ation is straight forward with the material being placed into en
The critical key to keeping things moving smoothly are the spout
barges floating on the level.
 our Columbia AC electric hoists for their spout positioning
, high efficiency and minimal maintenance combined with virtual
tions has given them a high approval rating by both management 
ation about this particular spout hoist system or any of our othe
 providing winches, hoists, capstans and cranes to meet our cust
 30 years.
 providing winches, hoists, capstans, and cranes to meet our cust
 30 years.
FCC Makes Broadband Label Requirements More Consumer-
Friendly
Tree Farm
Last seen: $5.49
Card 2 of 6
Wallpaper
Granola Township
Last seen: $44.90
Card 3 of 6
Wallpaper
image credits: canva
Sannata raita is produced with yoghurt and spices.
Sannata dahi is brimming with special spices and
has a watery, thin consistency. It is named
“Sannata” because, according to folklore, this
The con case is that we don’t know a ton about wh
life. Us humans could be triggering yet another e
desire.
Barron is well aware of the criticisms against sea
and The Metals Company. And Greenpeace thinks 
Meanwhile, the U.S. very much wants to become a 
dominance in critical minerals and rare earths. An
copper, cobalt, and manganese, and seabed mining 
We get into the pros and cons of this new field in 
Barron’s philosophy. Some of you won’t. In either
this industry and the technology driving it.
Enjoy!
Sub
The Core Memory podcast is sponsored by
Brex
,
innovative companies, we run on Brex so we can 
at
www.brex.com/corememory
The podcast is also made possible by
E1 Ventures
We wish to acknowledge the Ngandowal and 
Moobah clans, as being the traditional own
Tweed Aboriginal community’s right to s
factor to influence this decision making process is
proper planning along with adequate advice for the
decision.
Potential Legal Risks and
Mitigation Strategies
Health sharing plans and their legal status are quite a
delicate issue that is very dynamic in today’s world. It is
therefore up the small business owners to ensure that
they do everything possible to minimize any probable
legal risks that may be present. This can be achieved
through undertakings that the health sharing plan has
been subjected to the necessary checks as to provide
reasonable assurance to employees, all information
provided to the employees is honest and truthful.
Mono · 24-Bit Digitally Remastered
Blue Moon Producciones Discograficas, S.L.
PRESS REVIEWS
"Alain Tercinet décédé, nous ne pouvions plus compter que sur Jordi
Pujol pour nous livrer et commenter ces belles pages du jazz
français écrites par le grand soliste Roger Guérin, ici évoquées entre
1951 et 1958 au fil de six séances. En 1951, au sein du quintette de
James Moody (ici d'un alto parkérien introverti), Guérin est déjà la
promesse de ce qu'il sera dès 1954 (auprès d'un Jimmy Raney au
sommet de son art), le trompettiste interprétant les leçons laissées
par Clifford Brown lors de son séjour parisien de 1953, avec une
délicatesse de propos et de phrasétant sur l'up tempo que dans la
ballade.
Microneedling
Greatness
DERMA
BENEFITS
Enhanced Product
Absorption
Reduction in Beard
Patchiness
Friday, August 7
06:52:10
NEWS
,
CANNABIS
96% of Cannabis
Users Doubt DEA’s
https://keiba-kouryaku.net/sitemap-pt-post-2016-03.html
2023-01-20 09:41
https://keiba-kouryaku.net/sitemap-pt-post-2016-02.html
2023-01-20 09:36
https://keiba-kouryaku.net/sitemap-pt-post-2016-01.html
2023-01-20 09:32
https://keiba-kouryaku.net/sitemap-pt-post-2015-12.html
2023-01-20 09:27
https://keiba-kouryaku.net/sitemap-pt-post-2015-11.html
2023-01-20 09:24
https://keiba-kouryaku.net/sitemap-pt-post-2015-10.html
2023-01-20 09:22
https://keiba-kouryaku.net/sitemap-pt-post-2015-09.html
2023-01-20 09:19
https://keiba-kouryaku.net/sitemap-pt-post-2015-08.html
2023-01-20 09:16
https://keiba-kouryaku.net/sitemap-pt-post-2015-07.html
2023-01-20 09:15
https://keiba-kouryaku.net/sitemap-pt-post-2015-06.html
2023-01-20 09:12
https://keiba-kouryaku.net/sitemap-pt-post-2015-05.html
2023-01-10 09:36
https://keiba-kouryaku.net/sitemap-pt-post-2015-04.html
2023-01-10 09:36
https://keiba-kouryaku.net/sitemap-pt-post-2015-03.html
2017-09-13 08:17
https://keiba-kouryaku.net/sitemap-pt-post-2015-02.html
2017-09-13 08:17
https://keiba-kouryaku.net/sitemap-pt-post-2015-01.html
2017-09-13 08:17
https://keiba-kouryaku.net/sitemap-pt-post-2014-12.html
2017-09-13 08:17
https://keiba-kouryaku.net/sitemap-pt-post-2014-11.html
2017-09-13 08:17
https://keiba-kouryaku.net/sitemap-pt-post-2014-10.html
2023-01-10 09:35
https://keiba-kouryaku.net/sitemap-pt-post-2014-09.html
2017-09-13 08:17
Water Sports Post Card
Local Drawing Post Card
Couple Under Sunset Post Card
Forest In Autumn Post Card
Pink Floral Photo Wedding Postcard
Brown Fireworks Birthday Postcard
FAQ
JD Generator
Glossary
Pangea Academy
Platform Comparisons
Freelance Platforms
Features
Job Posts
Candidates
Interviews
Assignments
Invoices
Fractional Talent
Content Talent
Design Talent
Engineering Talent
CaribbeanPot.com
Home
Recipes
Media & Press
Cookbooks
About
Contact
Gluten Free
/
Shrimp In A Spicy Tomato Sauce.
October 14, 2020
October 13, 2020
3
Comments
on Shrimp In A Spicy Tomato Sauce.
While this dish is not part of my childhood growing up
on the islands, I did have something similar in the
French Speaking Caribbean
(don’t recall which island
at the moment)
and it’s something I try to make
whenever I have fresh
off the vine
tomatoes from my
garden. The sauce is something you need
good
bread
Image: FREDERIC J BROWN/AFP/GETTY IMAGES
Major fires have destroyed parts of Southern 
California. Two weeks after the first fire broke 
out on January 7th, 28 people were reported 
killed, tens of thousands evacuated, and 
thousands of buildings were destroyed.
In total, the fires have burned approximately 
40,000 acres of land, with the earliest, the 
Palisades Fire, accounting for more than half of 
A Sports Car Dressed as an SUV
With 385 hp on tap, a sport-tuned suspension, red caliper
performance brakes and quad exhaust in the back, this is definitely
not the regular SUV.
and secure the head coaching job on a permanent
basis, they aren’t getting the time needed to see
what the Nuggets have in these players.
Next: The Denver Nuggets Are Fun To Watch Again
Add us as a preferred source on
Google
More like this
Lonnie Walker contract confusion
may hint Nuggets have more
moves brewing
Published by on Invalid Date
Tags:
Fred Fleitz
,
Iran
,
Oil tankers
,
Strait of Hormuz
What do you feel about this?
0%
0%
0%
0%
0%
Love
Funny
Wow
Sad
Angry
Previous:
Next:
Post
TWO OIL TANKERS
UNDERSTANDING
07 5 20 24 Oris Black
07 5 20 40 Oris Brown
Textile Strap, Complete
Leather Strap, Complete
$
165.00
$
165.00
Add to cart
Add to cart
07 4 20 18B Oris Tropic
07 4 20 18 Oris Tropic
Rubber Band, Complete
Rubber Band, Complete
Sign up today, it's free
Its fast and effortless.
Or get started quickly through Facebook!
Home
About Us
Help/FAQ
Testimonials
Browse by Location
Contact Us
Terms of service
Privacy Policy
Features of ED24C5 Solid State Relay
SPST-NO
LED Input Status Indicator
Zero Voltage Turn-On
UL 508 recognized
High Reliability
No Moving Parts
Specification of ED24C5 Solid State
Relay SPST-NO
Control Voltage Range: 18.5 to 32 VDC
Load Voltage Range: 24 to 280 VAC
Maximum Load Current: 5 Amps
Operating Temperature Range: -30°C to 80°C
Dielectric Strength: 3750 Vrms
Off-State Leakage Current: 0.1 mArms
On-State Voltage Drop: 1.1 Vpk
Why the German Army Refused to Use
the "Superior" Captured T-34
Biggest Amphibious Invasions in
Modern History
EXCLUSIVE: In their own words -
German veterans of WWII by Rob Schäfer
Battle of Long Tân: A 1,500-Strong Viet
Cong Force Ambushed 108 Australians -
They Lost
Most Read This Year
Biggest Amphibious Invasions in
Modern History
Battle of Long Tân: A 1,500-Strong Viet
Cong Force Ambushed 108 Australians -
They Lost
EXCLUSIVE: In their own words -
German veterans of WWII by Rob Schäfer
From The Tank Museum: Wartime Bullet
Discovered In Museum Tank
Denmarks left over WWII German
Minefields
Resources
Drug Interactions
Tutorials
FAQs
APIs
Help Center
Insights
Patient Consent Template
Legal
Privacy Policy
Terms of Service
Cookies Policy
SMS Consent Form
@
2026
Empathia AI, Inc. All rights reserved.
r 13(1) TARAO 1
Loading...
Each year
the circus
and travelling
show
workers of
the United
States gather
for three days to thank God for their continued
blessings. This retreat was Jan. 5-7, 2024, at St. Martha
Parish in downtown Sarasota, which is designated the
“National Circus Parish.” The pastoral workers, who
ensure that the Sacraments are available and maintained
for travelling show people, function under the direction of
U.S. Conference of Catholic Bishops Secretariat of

------------------------

EXERCISE DESCRIPTION: Put every line from the start of the rows through the line containing "legal risks that", both included, into a JSON list of strings with one string per line and no blank lines.

SOLUTION BELOW:
[
  "ation is straight forward with the material being placed into en",
  "The critical key to keeping things moving smoothly are the spout",
  "barges floating on the level.",
  " our Columbia AC electric hoists for their spout positioning",
  ", high efficiency and minimal maintenance combined with virtual",
  "tions has given them a high approval rating by both management ",
  "ation about this particular spout hoist system or any of our othe",
  " providing winches, hoists, capstans and cranes to meet our cust",
  " 30 years.",
  " providing winches, hoists, capstans, and cranes to meet our cust",
  " 30 years.",
  "FCC Makes Broadband Label Requirements More Consumer-",
  "Friendly",
  "Tree Farm",
  "Last seen: $5.49",
  "Card 2 of 6",
  "Wallpaper",
  "Granola Township",
  "Last seen: $44.90",
  "Card 3 of 6",
  "Wallpaper",
  "image credits: canva",
  "Sannata raita is produced with yoghurt and spices.",
  "Sannata dahi is brimming with special spices and",
  "has a watery, thin consistency. It is named",
  "“Sannata” because, according to folklore, this",
  "The con case is that we don’t know a ton about wh",
  "life. Us humans could be triggering yet another e",
  "desire.",
  "Barron is well aware of the criticisms against sea",
  "and The Metals Company. And Greenpeace thinks ",
  "Meanwhile, the U.S. very much wants to become a ",
  "dominance in critical minerals and rare earths. An",
  "copper, cobalt, and manganese, and seabed mining ",
  "We get into the pros and cons of this new field in ",
  "Barron’s philosophy. Some of you won’t. In either",
  "this industry and the technology driving it.",
  "Enjoy!",
  "Sub",
  "The Core Memory podcast is sponsored by",
  "Brex",
  ",",
  "innovative companies, we run on Brex so we can ",
  "at",
  "www.brex.com/corememory",
  "The podcast is also made possible by",
  "E1 Ventures",
  "We wish to acknowledge the Ngandowal and ",
  "Moobah clans, as being the traditional own",
  "Tweed Aboriginal community’s right to s",
  "factor to influence this decision making process is",
  "proper planning along with adequate advice for the",
  "decision.",
  "Potential Legal Risks and",
  "Mitigation Strategies",
  "Health sharing plans and their legal status are quite a",
  "delicate issue that is very dynamic in today’s world. It is",
  "therefore up the small business owners to ensure that",
  "they do everything possible to minimize any probable",
  "legal risks that may be present. This can be achieved"
]